Jasper Johns: The Whitney


Art Review — NewYorkArtWorld ®

Jasper Johns was born in Augusta, Georgia, in 1930. He first came to New York in 1949 after attending the University of South Carolina at Columbia. Following miliary service at Fort Jackson, South Carolina, and in Sendai, Japan, he returned to New York where he supported himself by working in a bookstore and by designing commercial displays.

 

The well known paintings of flags, targets and numbers were begun in 1954-55, and shown in Johns' first one-man exhibition at the Leo Castelli Gallery in 1958. The following year, Johns was included in the Sixteen Americans exhibitions at the Museum of Modern Art, and has since been represented in international exhibitions throughout the world.

Retrospective exhibitions of his work were held at Columbia Museum of Art, South Carolina. In 1960, at the Jewish Museum, New York, and the Whitechapel Gallery, London, in 1964; and at the Pasadena Art Museum, Calfornia, in 1965.
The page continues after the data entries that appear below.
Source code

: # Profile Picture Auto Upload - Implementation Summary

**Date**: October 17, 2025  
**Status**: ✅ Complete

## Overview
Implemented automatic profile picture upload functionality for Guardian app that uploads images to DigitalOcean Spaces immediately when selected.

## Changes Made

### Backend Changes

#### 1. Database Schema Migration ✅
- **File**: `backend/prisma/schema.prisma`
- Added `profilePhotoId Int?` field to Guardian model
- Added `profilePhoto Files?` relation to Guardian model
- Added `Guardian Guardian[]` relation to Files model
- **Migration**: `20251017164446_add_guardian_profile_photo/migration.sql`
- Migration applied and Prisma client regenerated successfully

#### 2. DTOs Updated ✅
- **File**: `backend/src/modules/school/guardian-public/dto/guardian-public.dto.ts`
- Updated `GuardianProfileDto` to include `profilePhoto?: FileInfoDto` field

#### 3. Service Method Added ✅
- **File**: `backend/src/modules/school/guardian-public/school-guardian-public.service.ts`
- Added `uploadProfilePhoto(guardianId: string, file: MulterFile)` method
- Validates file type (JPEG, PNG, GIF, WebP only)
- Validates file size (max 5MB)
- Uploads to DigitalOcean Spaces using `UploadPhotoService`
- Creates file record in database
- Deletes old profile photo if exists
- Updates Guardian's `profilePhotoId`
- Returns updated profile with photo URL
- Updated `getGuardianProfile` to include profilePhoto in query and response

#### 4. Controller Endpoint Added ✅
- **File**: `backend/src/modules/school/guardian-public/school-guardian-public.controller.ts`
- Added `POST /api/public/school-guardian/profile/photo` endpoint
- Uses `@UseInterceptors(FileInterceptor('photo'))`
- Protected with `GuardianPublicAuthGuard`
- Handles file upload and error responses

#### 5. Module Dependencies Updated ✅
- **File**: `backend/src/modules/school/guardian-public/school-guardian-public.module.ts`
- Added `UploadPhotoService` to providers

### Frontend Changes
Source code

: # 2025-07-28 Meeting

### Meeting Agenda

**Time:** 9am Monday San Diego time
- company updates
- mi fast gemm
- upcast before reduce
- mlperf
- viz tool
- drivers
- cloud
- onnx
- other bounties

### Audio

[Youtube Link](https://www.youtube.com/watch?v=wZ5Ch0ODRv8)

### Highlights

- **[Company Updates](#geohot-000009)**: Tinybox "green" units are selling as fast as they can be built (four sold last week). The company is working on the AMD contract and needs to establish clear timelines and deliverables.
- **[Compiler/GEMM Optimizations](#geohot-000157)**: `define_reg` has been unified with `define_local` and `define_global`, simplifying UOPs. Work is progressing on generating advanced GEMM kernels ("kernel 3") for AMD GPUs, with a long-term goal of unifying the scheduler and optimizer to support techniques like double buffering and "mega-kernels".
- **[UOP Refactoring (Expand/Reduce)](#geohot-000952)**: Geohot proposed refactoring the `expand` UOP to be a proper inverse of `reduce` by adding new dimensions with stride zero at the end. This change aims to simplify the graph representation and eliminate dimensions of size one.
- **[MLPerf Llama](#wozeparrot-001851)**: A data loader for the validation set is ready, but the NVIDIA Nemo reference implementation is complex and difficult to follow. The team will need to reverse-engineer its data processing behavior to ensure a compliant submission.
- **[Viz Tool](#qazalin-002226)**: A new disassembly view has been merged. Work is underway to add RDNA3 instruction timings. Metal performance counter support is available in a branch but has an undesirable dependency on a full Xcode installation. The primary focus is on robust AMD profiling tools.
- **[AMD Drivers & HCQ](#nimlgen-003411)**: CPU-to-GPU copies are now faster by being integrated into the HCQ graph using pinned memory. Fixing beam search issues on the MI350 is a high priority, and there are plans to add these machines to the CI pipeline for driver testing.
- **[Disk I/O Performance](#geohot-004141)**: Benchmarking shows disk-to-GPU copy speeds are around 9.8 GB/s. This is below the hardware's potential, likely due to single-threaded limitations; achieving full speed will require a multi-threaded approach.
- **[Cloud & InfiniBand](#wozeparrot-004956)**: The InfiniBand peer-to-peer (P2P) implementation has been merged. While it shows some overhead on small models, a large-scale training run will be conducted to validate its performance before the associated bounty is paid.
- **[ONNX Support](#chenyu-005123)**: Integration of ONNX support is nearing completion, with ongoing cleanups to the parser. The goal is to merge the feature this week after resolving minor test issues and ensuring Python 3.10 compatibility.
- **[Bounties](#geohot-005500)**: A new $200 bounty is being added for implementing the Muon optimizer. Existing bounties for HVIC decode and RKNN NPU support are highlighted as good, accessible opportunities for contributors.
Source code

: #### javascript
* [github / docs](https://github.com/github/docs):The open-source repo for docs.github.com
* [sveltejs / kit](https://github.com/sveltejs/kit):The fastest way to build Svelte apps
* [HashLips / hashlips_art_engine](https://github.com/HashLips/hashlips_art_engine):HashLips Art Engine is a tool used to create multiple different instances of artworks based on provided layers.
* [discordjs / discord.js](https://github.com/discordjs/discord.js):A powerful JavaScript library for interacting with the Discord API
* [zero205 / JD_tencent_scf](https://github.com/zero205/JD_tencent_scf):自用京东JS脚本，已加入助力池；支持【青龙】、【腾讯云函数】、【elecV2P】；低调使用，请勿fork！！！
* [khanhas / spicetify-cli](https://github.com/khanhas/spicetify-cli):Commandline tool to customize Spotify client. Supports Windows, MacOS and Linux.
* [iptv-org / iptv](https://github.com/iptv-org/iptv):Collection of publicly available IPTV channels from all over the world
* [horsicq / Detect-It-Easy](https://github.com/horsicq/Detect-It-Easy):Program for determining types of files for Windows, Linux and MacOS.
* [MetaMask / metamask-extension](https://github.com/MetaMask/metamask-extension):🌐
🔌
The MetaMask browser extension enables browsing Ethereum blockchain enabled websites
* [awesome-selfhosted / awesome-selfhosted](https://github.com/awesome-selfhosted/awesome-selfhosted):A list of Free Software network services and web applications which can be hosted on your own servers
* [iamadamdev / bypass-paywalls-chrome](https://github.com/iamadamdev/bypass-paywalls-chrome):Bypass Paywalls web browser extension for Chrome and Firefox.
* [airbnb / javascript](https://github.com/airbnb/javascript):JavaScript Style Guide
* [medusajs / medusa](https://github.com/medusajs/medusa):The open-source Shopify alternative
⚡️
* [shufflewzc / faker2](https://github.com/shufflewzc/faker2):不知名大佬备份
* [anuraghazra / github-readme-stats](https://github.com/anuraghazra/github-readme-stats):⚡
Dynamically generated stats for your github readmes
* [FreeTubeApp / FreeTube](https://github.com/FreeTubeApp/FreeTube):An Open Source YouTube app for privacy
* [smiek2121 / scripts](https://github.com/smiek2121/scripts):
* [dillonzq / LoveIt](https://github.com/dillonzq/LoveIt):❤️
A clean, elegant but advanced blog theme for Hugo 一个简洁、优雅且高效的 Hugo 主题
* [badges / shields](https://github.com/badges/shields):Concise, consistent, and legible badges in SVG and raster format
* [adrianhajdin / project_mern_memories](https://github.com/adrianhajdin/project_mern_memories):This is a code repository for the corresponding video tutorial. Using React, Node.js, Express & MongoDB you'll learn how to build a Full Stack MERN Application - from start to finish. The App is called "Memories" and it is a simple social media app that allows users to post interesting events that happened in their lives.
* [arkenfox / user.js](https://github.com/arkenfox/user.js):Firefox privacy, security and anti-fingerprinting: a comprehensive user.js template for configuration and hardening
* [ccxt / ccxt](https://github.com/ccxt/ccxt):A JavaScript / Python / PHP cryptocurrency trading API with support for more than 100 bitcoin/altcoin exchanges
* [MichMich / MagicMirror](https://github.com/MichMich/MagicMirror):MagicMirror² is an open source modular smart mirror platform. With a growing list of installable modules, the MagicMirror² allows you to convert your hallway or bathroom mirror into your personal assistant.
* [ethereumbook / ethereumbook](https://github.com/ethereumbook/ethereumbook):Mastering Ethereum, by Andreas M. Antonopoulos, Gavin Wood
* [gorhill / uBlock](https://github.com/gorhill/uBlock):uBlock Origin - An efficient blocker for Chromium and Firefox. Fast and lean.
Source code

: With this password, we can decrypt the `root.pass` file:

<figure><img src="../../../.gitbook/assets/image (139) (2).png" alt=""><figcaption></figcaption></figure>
Large exhibitions of drawings by Johns were organized in 1966 by the Smithsonian Institution's National Collection of Fine Arts, Washington, D.C., and in 1974-75 by the Arts Council of Great Britain. In 1970 both the Philadelphia Museum of Art and the Museum of Modern Art in New York held major print retrospectives.


Jasper Johns

Photo by Judy Tomkins

" I think that one wants from a painting a sense of life. The final suggestion, the final statement, has to be not a deliberate statement but a helpless statement. It has to be what you can't avoid saying."